Brief
Please repeat the entries word for word and keep the images out.

Information shown
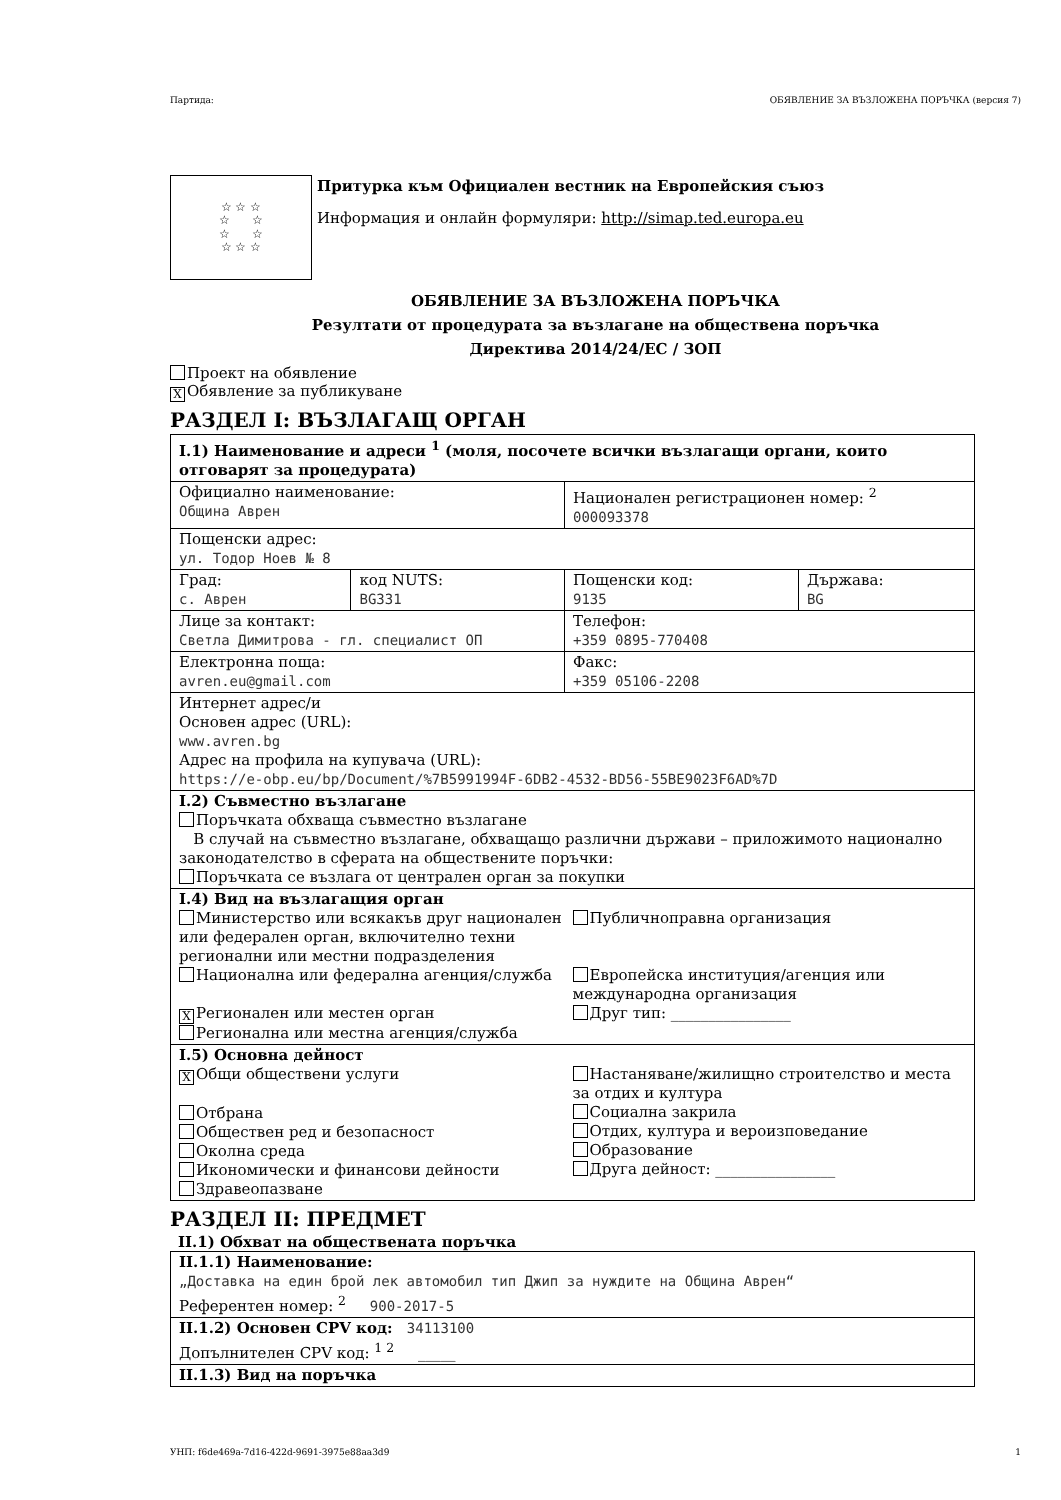Партида: ОБЯВЛЕНИЕ ЗА ВЪЗЛОЖЕНА ПОРЪЧКА (версия 7)
☆ ☆ ☆
☆ ☆
☆ ☆
☆ ☆ ☆
Притурка към Официален вестник на Европейския съюз
Информация и онлайн формуляри: http://simap.ted.europa.eu
ОБЯВЛЕНИЕ ЗА ВЪЗЛОЖЕНА ПОРЪЧКА
Резултати от процедурата за възлагане на обществена поръчка
Директива 2014/24/ЕС / ЗОП
Проект на обявление
X Обявление за публикуване
РАЗДЕЛ I: ВЪЗЛАГАЩ ОРГАН
| I.1) Наименование и адреси <sup>1</sup> (моля, посочете всички възлагащи органи, които отговарят за процедурата) | | | |
| Официално наименование: Община Аврен | | Национален регистрационен номер: <sup>2</sup> 000093378 | |
| Пощенски адрес: ул. Тодор Ноев № 8 | | | |
| Град: с. Аврен | код NUTS: BG331 | Пощенски код: 9135 | Държава: BG |
| Лице за контакт: Светла Димитрова - гл. специалист ОП | | Телефон: +359 0895-770408 | |
| Електронна поща: avren.eu@gmail.com | | Факс: +359 05106-2208 | |
| Интернет адрес/и Основен адрес (URL): www.avren.bg Адрес на профила на купувача (URL): https://e-obp.eu/bp/Document/%7B5991994F-6DB2-4532-BD56-55BE9023F6AD%7D | | | |
| I.2) Съвместно възлагане Поръчката обхваща съвместно възлагане В случай на съвместно възлагане, обхващащо различни държави – приложимото национално законодателство в сферата на обществените поръчки: Поръчката се възлага от централен орган за покупки | | | |
| I.4) Вид на възлагащия орган Министерство или всякакъв друг национален или федерален орган, включително техни регионални или местни подразделения Национална или федерална агенция/служба X Регионален или местен орган Регионална или местна агенция/служба Публичноправна организация Европейска институция/агенция или международна организация Друг тип: ________________ | | | |
| I.5) Основна дейност X Общи обществени услуги Отбрана Обществен ред и безопасност Околна среда Икономически и финансови дейности Здравеопазване Настаняване/жилищно строителство и места за отдих и култура Социална закрила Отдих, култура и вероизповедание Образование Друга дейност: ________________ | | | |
РАЗДЕЛ II: ПРЕДМЕТ
II.1) Обхват на обществената поръчка
| II.1.1) Наименование: „Доставка на един брой лек автомобил тип Джип за нуждите на Община Аврен“ Референтен номер: <sup>2</sup> 900-2017-5 |
| II.1.2) Основен CPV код: 34113100 Допълнителен CPV код: <sup>1 2</sup> _____ |
| II.1.3) Вид на поръчка |
УНП: f6de469a-7d16-422d-9691-3975e88aa3d9 1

Output for this task
Партида: ОБЯВЛЕНИЕ ЗА ВЪЗЛОЖЕНА ПОРЪЧКА (версия 7)
☆ ☆ ☆
☆ ☆
☆ ☆
☆ ☆ ☆
Притурка към Официален вестник на Европейския съюз
Информация и онлайн формуляри: http://simap.ted.europa.eu
ОБЯВЛЕНИЕ ЗА ВЪЗЛОЖЕНА ПОРЪЧКА
Резултати от процедурата за възлагане на обществена поръчка
Директива 2014/24/ЕС / ЗОП
Проект на обявление
X Обявление за публикуване
РАЗДЕЛ I: ВЪЗЛАГАЩ ОРГАН
| I.1) Наименование и адреси <sup>1</sup> (моля, посочете всички възлагащи органи, които отговарят за процедурата) | | | |
| Официално наименование: Община Аврен | | Национален регистрационен номер: <sup>2</sup> 000093378 | |
| Пощенски адрес: ул. Тодор Ноев № 8 | | | |
| Град: с. Аврен | код NUTS: BG331 | Пощенски код: 9135 | Държава: BG |
| Лице за контакт: Светла Димитрова - гл. специалист ОП | | Телефон: +359 0895-770408 | |
| Електронна поща: avren.eu@gmail.com | | Факс: +359 05106-2208 | |
| Интернет адрес/и Основен адрес (URL): www.avren.bg Адрес на профила на купувача (URL): https://e-obp.eu/bp/Document/%7B5991994F-6DB2-4532-BD56-55BE9023F6AD%7D | | | |
| I.2) Съвместно възлагане Поръчката обхваща съвместно възлагане В случай на съвместно възлагане, обхващащо различни държави – приложимото национално законодателство в сферата на обществените поръчки: Поръчката се възлага от централен орган за покупки | | | |
| I.4) Вид на възлагащия орган Министерство или всякакъв друг национален или федерален орган, включително техни регионални или местни подразделения Национална или федерална агенция/служба X Регионален или местен орган Регионална или местна агенция/служба Публичноправна организация Европейска институция/агенция или международна организация Друг тип: ________________ | | | |
| I.5) Основна дейност X Общи обществени услуги Отбрана Обществен ред и безопасност Околна среда Икономически и финансови дейности Здравеопазване Настаняване/жилищно строителство и места за отдих и култура Социална закрила Отдих, култура и вероизповедание Образование Друга дейност: ________________ | | | |
РАЗДЕЛ II: ПРЕДМЕТ
II.1) Обхват на обществената поръчка
| II.1.1) Наименование: „Доставка на един брой лек автомобил тип Джип за нуждите на Община Аврен“ Референтен номер: <sup>2</sup> 900-2017-5 |
| II.1.2) Основен CPV код: 34113100 Допълнителен CPV код: <sup>1 2</sup> _____ |
| II.1.3) Вид на поръчка |
УНП: f6de469a-7d16-422d-9691-3975e88aa3d9 1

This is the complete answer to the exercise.